------ Provided data ------

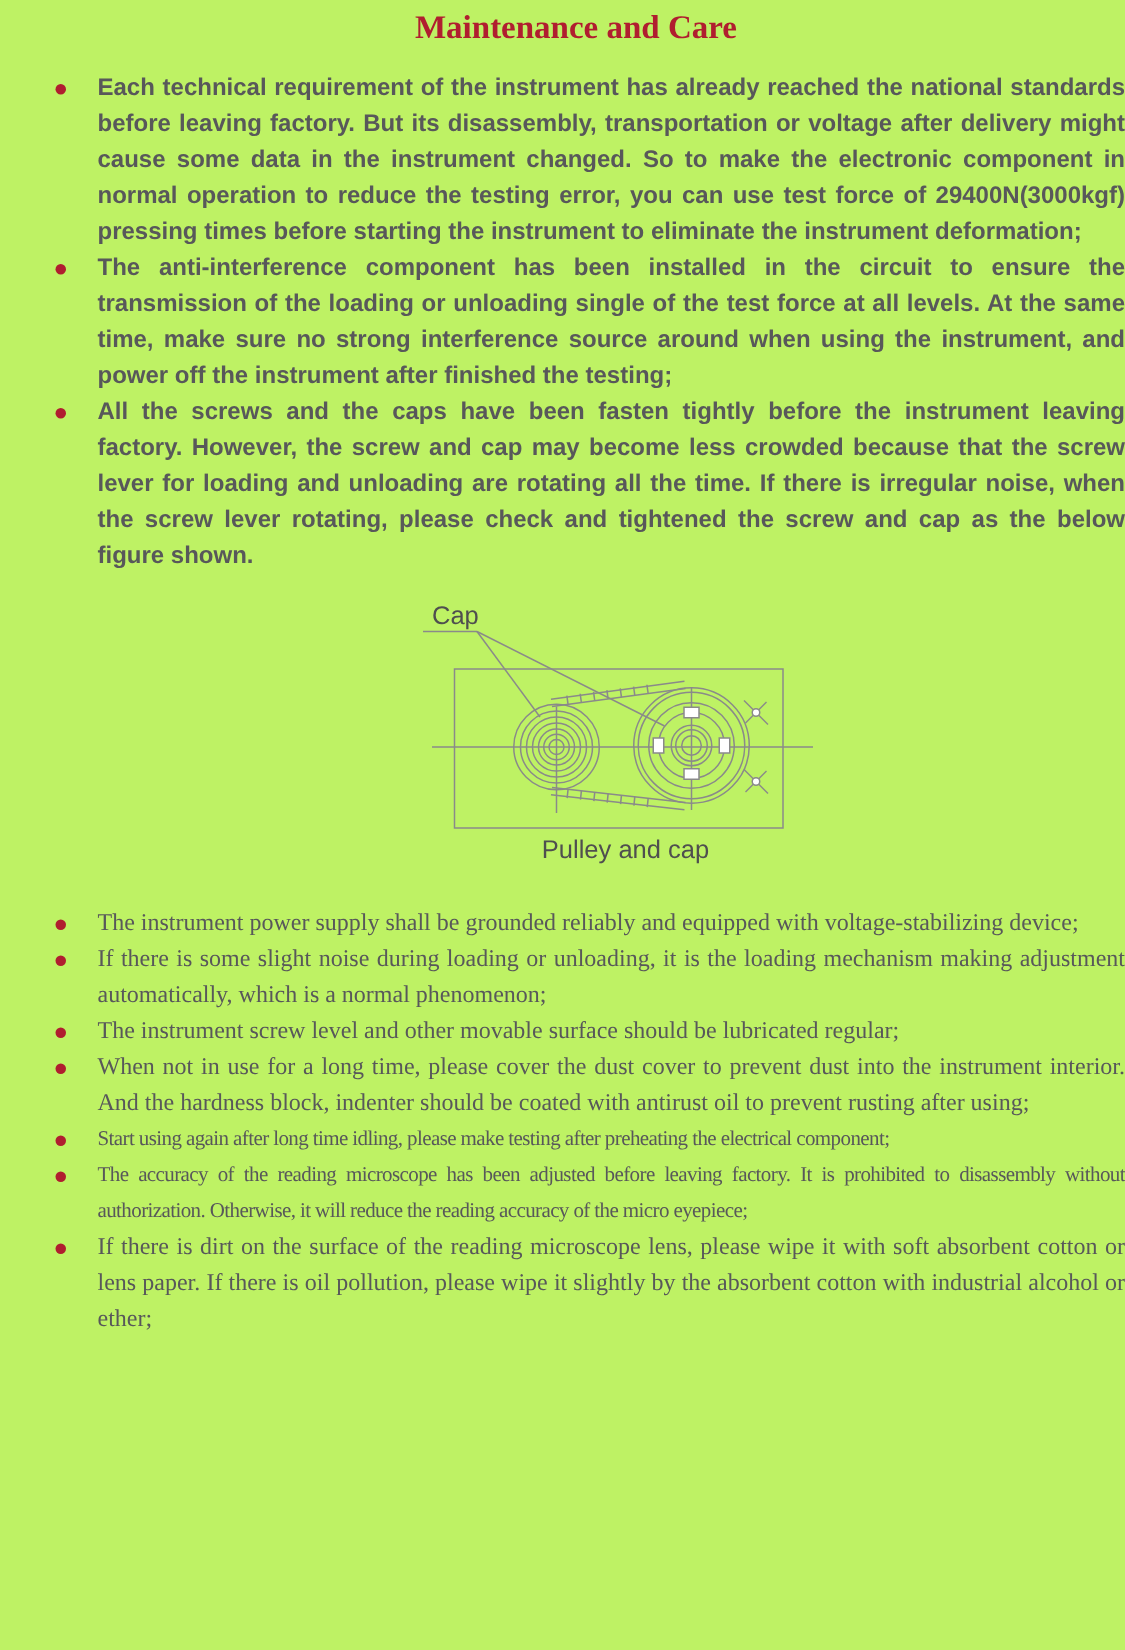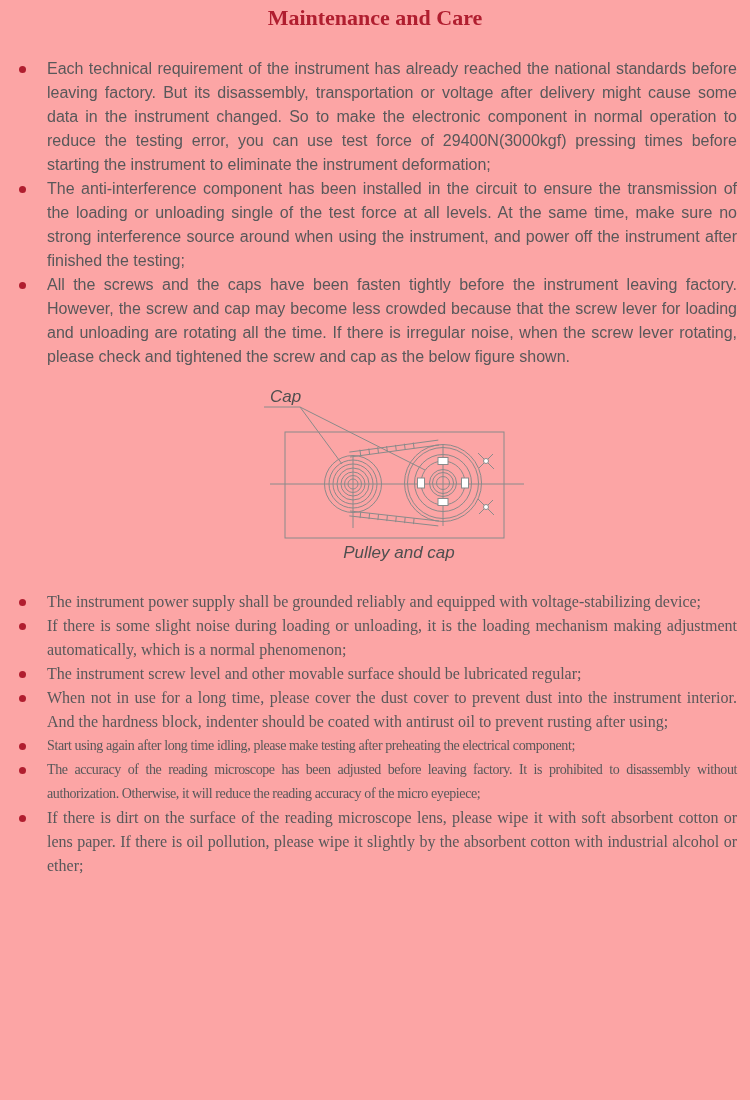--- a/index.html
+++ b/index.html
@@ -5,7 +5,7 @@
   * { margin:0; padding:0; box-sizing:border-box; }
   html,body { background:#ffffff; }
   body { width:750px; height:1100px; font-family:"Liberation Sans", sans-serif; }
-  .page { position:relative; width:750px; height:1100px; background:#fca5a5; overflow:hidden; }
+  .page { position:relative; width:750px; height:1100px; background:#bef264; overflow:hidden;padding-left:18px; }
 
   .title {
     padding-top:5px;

------

> [What to do]:
The required output is an exact retyping of the lines from the one that contains "margin:0; padding:0; box-sizing:border-box;" through the last line of the material above.

> [Completed task]:
   * { margin:0; padding:0; box-sizing:border-box; }
   html,body { background:#ffffff; }
   body { width:750px; height:1100px; font-family:"Liberation Sans", sans-serif; }
-  .page { position:relative; width:750px; height:1100px; background:#fca5a5; overflow:hidden; }
+  .page { position:relative; width:750px; height:1100px; background:#bef264; overflow:hidden;padding-left:18px; }
 
   .title {
     padding-top:5px;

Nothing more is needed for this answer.